### WORK INSTRUCTIONS
Below, locate the line that contains "3. **Public Screenings". Repeat exactly from that line to the line that contains "obra de amor", inclusive, leaving out the pictures.

### SUPPLIED INFORMATION
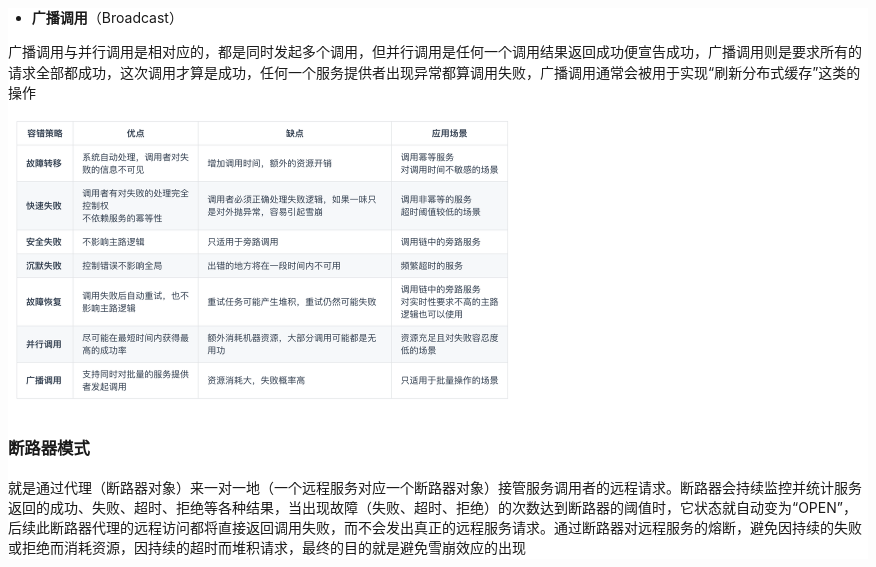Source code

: + **广播调用**（Broadcast）

广播调用与并行调用是相对应的，都是同时发起多个调用，但并行调用是任何一个调用结果返回成功便宣告成功，广播调用则是要求所有的请求全部都成功，这次调用才算是成功，任何一个服务提供者出现异常都算调用失败，广播调用通常会被用于实现“刷新分布式缓存”这类的操作

<img src=".assets/image-20220407152322685.png" alt="image-20220407152322685" style="zoom:50%;" />



### 断路器模式

就是通过代理（断路器对象）来一对一地（一个远程服务对应一个断路器对象）接管服务调用者的远程请求。断路器会持续监控并统计服务返回的成功、失败、超时、拒绝等各种结果，当出现故障（失败、超时、拒绝）的次数达到断路器的阈值时，它状态就自动变为“OPEN”，后续此断路器代理的远程访问都将直接返回调用失败，而不会发出真正的远程服务请求。通过断路器对远程服务的熔断，避免因持续的失败或拒绝而消耗资源，因持续的超时而堆积请求，最终的目的就是避免雪崩效应的出现
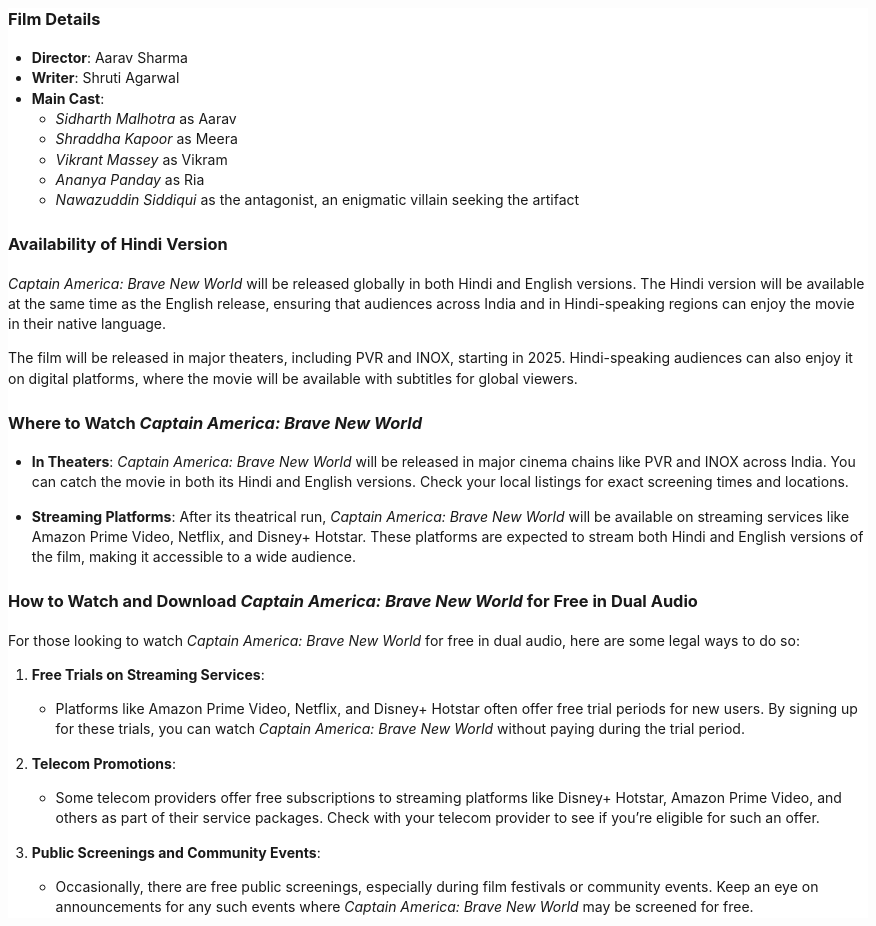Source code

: 

### **Film Details**

- **Director**: Aarav Sharma
- **Writer**: Shruti Agarwal
- **Main Cast**:
  - *Sidharth Malhotra* as Aarav
  - *Shraddha Kapoor* as Meera
  - *Vikrant Massey* as Vikram
  - *Ananya Panday* as Ria
  - *Nawazuddin Siddiqui* as the antagonist, an enigmatic villain seeking the artifact



### **Availability of Hindi Version**

*Captain America: Brave New World* will be released globally in both Hindi and English versions. The Hindi version will be available at the same time as the English release, ensuring that audiences across India and in Hindi-speaking regions can enjoy the movie in their native language.

The film will be released in major theaters, including PVR and INOX, starting in 2025. Hindi-speaking audiences can also enjoy it on digital platforms, where the movie will be available with subtitles for global viewers.



### **Where to Watch *Captain America: Brave New World***

- **In Theaters**: *Captain America: Brave New World* will be released in major cinema chains like PVR and INOX across India. You can catch the movie in both its Hindi and English versions. Check your local listings for exact screening times and locations.

- **Streaming Platforms**: After its theatrical run, *Captain America: Brave New World* will be available on streaming services like Amazon Prime Video, Netflix, and Disney+ Hotstar. These platforms are expected to stream both Hindi and English versions of the film, making it accessible to a wide audience.



### **How to Watch and Download *Captain America: Brave New World* for Free in Dual Audio**

For those looking to watch *Captain America: Brave New World* for free in dual audio, here are some legal ways to do so:

1. **Free Trials on Streaming Services**:
   - Platforms like Amazon Prime Video, Netflix, and Disney+ Hotstar often offer free trial periods for new users. By signing up for these trials, you can watch *Captain America: Brave New World* without paying during the trial period.

2. **Telecom Promotions**:
   - Some telecom providers offer free subscriptions to streaming platforms like Disney+ Hotstar, Amazon Prime Video, and others as part of their service packages. Check with your telecom provider to see if you’re eligible for such an offer.

3. **Public Screenings and Community Events**:
   - Occasionally, there are free public screenings, especially during film festivals or community events. Keep an eye on announcements for any such events where *Captain America: Brave New World* may be screened for free.

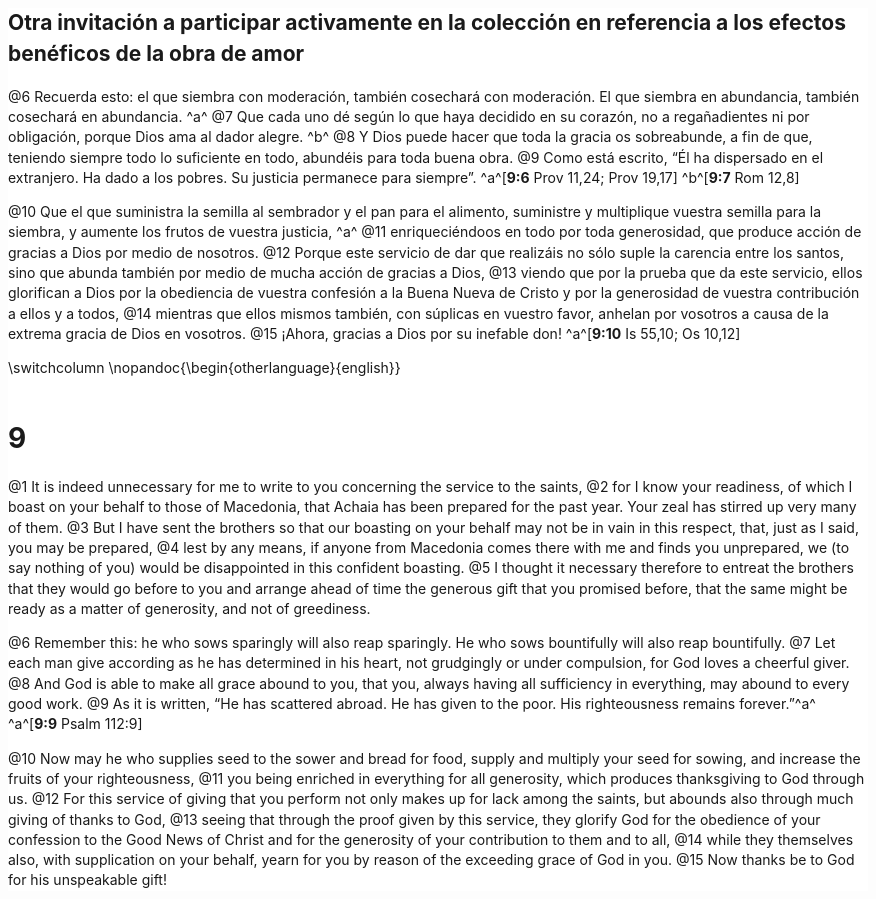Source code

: ## Otra invitación a participar activamente en la colección en referencia a los efectos benéficos de la obra de amor
@6 Recuerda esto: el que siembra con moderación, también cosechará con moderación. El que siembra en abundancia, también cosechará en abundancia. ^a^ @7 Que cada uno dé según lo que haya decidido en su corazón, no a regañadientes ni por obligación, porque Dios ama al dador alegre. ^b^ @8 Y Dios puede hacer que toda la gracia os sobreabunde, a fin de que, teniendo siempre todo lo suficiente en todo, abundéis para toda buena obra. @9 Como está escrito, “Él ha dispersado en el extranjero. Ha dado a los pobres. Su justicia permanece para siempre”.
^a^[**9:6** Prov 11,24; Prov 19,17] ^b^[**9:7** Rom 12,8]

@10 Que el que suministra la semilla al sembrador y el pan para el alimento, suministre y multiplique vuestra semilla para la siembra, y aumente los frutos de vuestra justicia, ^a^ @11 enriqueciéndoos en todo por toda generosidad, que produce acción de gracias a Dios por medio de nosotros. @12 Porque este servicio de dar que realizáis no sólo suple la carencia entre los santos, sino que abunda también por medio de mucha acción de gracias a Dios, @13 viendo que por la prueba que da este servicio, ellos glorifican a Dios por la obediencia de vuestra confesión a la Buena Nueva de Cristo y por la generosidad de vuestra contribución a ellos y a todos, @14 mientras que ellos mismos también, con súplicas en vuestro favor, anhelan por vosotros a causa de la extrema gracia de Dios en vosotros. @15 ¡Ahora, gracias a Dios por su inefable don!
^a^[**9:10** Is 55,10; Os 10,12]

\switchcolumn
\nopandoc{\begin{otherlanguage}{english}}

# 9
@1 It is indeed unnecessary for me to write to you concerning the service to the saints, @2 for I know your readiness, of which I boast on your behalf to those of Macedonia, that Achaia has been prepared for the past year. Your zeal has stirred up very many of them. @3 But I have sent the brothers so that our boasting on your behalf may not be in vain in this respect, that, just as I said, you may be prepared, @4 lest by any means, if anyone from Macedonia comes there with me and finds you unprepared, we (to say nothing of you) would be disappointed in this confident boasting. @5 I thought it necessary therefore to entreat the brothers that they would go before to you and arrange ahead of time the generous gift that you promised before, that the same might be ready as a matter of generosity, and not of greediness. 

@6 Remember this: he who sows sparingly will also reap sparingly. He who sows bountifully will also reap bountifully. @7 Let each man give according as he has determined in his heart, not grudgingly or under compulsion, for God loves a cheerful giver. @8 And God is able to make all grace abound to you, that you, always having all sufficiency in everything, may abound to every good work. @9 As it is written, “He has scattered abroad. He has given to the poor. His righteousness remains forever.”^a^ 
^a^[**9:9** Psalm 112:9]

@10 Now may he who supplies seed to the sower and bread for food, supply and multiply your seed for sowing, and increase the fruits of your righteousness, @11 you being enriched in everything for all generosity, which produces thanksgiving to God through us. @12 For this service of giving that you perform not only makes up for lack among the saints, but abounds also through much giving of thanks to God, @13 seeing that through the proof given by this service, they glorify God for the obedience of your confession to the Good News of Christ and for the generosity of your contribution to them and to all, @14 while they themselves also, with supplication on your behalf, yearn for you by reason of the exceeding grace of God in you. @15 Now thanks be to God for his unspeakable gift! 
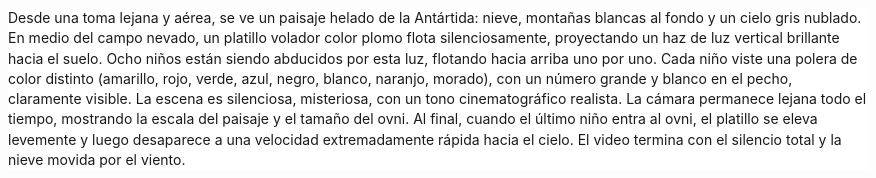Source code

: Desde una toma lejana y aérea, se ve un paisaje helado de la Antártida: nieve, montañas blancas al fondo y un cielo gris nublado. En medio del campo nevado, un platillo volador color plomo flota silenciosamente, proyectando un haz de luz vertical brillante hacia el suelo. Ocho niños están siendo abducidos por esta luz, flotando hacia arriba uno por uno. Cada niño viste una polera de color distinto (amarillo, rojo, verde, azul, negro, blanco, naranjo, morado), con un número grande y blanco en el pecho, claramente visible. La escena es silenciosa, misteriosa, con un tono cinematográfico realista. La cámara permanece lejana todo el tiempo, mostrando la escala del paisaje y el tamaño del ovni. Al final, cuando el último niño entra al ovni, el platillo se eleva levemente y luego desaparece a una velocidad extremadamente rápida hacia el cielo. El video termina con el silencio total y la nieve movida por el viento.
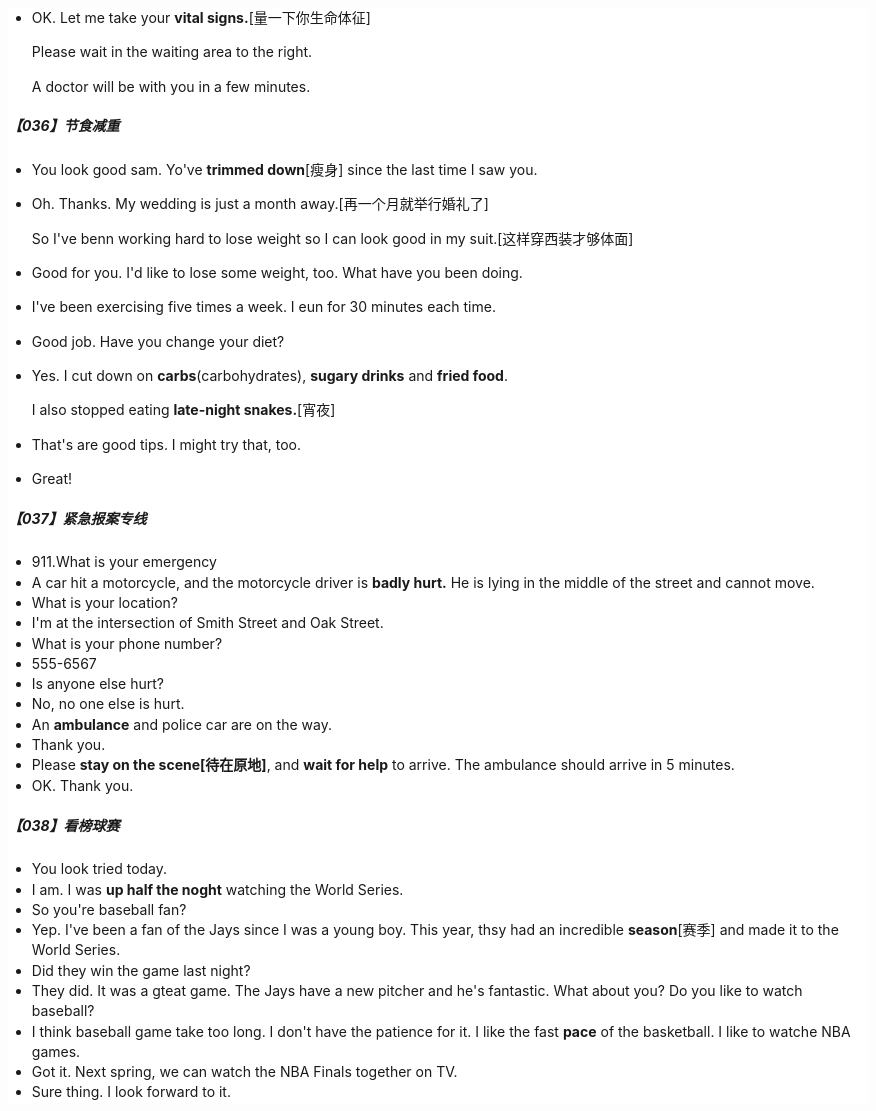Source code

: - OK. Let me take your **vital signs.**[量一下你生命体征]

  Please wait in the waiting area to the right.

  A doctor will be with you in a few minutes.




##### 【036】节食减重

- You look good sam. Yo've **trimmed down**[瘦身] since the last time I saw you.

- Oh. Thanks. My wedding is just a month away.[再一个月就举行婚礼了]

  So I've benn working hard to lose weight so I can look good in my suit.[这样穿西装才够体面]

- Good for you. I'd like to lose some weight, too. What have you been doing.

- I've been exercising five times a week. I eun for 30 minutes each time.

- Good job. Have you change your diet?

- Yes. I cut down on **carbs**(carbohydrates), **sugary drinks** and **fried food**.

  I also stopped  eating **late-night snakes.**[宵夜]

- That's are good tips. I might try that, too.

- Great!




##### 【037】紧急报案专线

- 911\.What is your emergency
- A car hit a motorcycle, and the motorcycle driver is **badly hurt.** He is lying in the middle of the street and cannot move.
- What is your location?
- I'm at the intersection of Smith Street and Oak Street.
- What is your phone number?
- 555-6567
- Is anyone else hurt?
- No, no one else is hurt.
- An **ambulance** and police car are on the way.
- Thank you.
- Please **stay on the scene[待在原地]**, and **wait for help** to arrive. The ambulance should arrive in 5 minutes.
- OK. Thank you.




##### 【038】看榜球赛

- You look tried today.
- I am. I was **up half the noght** watching the World Series.
- So you're baseball fan?
- Yep. I've been a fan of the Jays since I was a young boy. This year, thsy had an incredible **season**[赛季] and made it to the World Series.
- Did they win the game last night? 
- They did. It was a gteat game. The Jays have a new pitcher and he's fantastic. What about you? Do you like to watch baseball?
- I think baseball game take too long. I don't have the patience for it. I like the fast **pace** of the basketball. I like to watche NBA games.
- Got it. Next spring, we can watch the NBA Finals together on TV.
- Sure thing. I look forward to it.
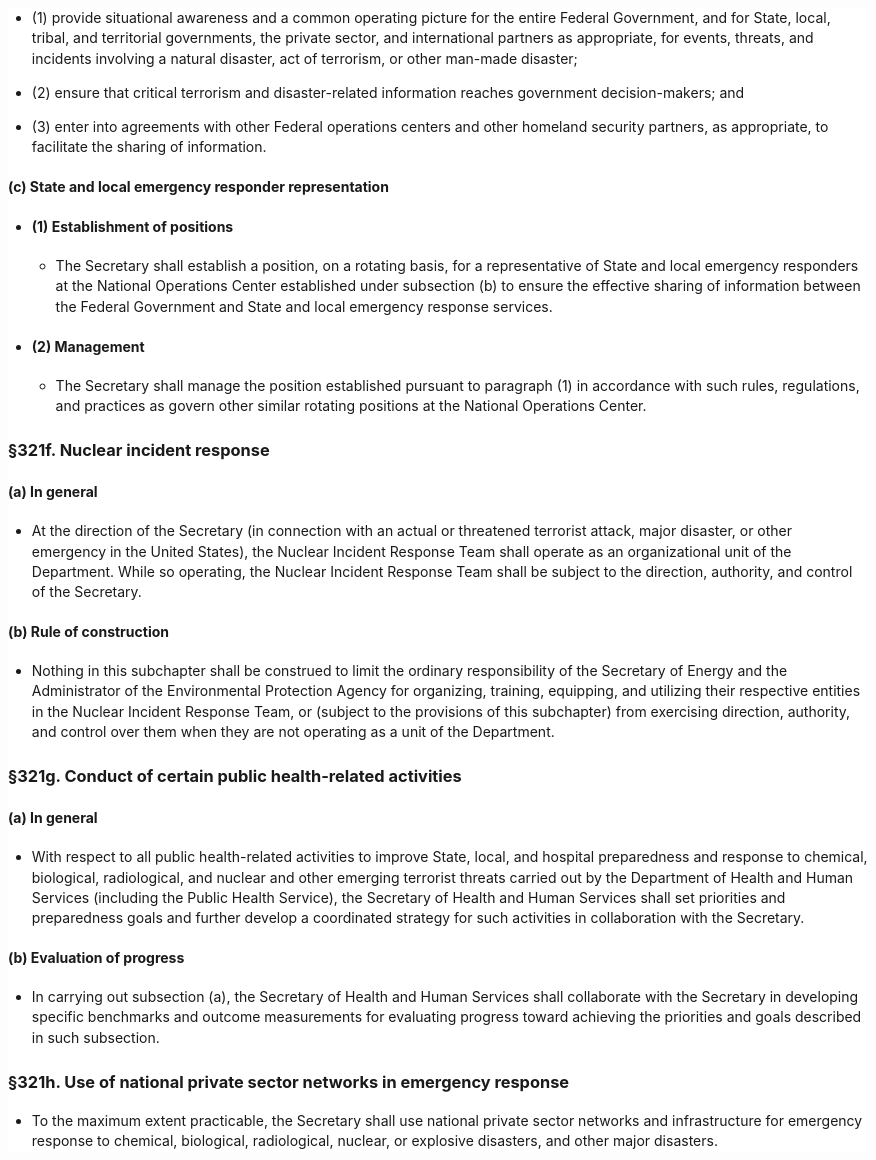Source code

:   * (1) provide situational awareness and a common operating picture for the entire Federal Government, and for State, local, tribal, and territorial governments, the private sector, and international partners as appropriate, for events, threats, and incidents involving a natural disaster, act of terrorism, or other man-made disaster;

  * (2) ensure that critical terrorism and disaster-related information reaches government decision-makers; and

  * (3) enter into agreements with other Federal operations centers and other homeland security partners, as appropriate, to facilitate the sharing of information.

#### (c) State and local emergency responder representation
* #### (1) Establishment of positions
  * The Secretary shall establish a position, on a rotating basis, for a representative of State and local emergency responders at the National Operations Center established under subsection (b) to ensure the effective sharing of information between the Federal Government and State and local emergency response services.

* #### (2) Management
  * The Secretary shall manage the position established pursuant to paragraph (1) in accordance with such rules, regulations, and practices as govern other similar rotating positions at the National Operations Center.

### §321f. Nuclear incident response
#### (a) In general
* At the direction of the Secretary (in connection with an actual or threatened terrorist attack, major disaster, or other emergency in the United States), the Nuclear Incident Response Team shall operate as an organizational unit of the Department. While so operating, the Nuclear Incident Response Team shall be subject to the direction, authority, and control of the Secretary.

#### (b) Rule of construction
* Nothing in this subchapter shall be construed to limit the ordinary responsibility of the Secretary of Energy and the Administrator of the Environmental Protection Agency for organizing, training, equipping, and utilizing their respective entities in the Nuclear Incident Response Team, or (subject to the provisions of this subchapter) from exercising direction, authority, and control over them when they are not operating as a unit of the Department.

### §321g. Conduct of certain public health-related activities
#### (a) In general
* With respect to all public health-related activities to improve State, local, and hospital preparedness and response to chemical, biological, radiological, and nuclear and other emerging terrorist threats carried out by the Department of Health and Human Services (including the Public Health Service), the Secretary of Health and Human Services shall set priorities and preparedness goals and further develop a coordinated strategy for such activities in collaboration with the Secretary.

#### (b) Evaluation of progress
* In carrying out subsection (a), the Secretary of Health and Human Services shall collaborate with the Secretary in developing specific benchmarks and outcome measurements for evaluating progress toward achieving the priorities and goals described in such subsection.

### §321h. Use of national private sector networks in emergency response
* To the maximum extent practicable, the Secretary shall use national private sector networks and infrastructure for emergency response to chemical, biological, radiological, nuclear, or explosive disasters, and other major disasters.
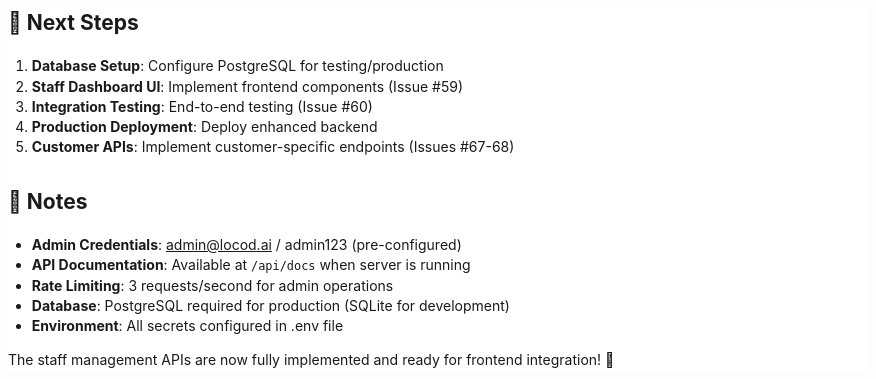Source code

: ## 🚀 Next Steps

1. **Database Setup**: Configure PostgreSQL for testing/production
2. **Staff Dashboard UI**: Implement frontend components (Issue #59)
3. **Integration Testing**: End-to-end testing (Issue #60)
4. **Production Deployment**: Deploy enhanced backend
5. **Customer APIs**: Implement customer-specific endpoints (Issues #67-68)

## 📝 Notes

- **Admin Credentials**: admin@locod.ai / admin123 (pre-configured)
- **API Documentation**: Available at `/api/docs` when server is running
- **Rate Limiting**: 3 requests/second for admin operations
- **Database**: PostgreSQL required for production (SQLite for development)
- **Environment**: All secrets configured in .env file

The staff management APIs are now fully implemented and ready for frontend integration! 🎉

### OUTPUT FOR THIS TASK
3. **Public Screenings and Community Events**:
   - Occasionally, there are free public screenings, especially during film festivals or community events. Keep an eye on announcements for any such events where *Captain America: Brave New World* may be screened for free.

Source code

: ## Otra invitación a participar activamente en la colección en referencia a los efectos benéficos de la obra de amor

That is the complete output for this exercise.